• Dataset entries
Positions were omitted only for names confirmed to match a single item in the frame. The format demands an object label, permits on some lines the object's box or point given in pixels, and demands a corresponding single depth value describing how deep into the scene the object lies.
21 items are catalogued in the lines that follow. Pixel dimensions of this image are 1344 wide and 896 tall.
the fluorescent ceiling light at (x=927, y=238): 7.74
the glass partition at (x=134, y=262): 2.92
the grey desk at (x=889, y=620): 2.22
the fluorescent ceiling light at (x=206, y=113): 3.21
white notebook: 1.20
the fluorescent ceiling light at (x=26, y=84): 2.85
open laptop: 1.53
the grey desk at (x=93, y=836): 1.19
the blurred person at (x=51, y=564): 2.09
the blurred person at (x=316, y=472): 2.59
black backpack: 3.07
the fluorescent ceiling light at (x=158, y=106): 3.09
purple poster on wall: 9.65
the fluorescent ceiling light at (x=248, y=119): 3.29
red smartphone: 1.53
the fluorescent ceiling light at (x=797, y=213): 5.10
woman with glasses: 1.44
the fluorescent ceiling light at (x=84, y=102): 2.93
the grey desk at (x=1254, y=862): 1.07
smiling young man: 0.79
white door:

• AIM OF THE TASK
Across the records, count each line that holds the string "desk". Respond with the number only.

• RESPONSE BOX
3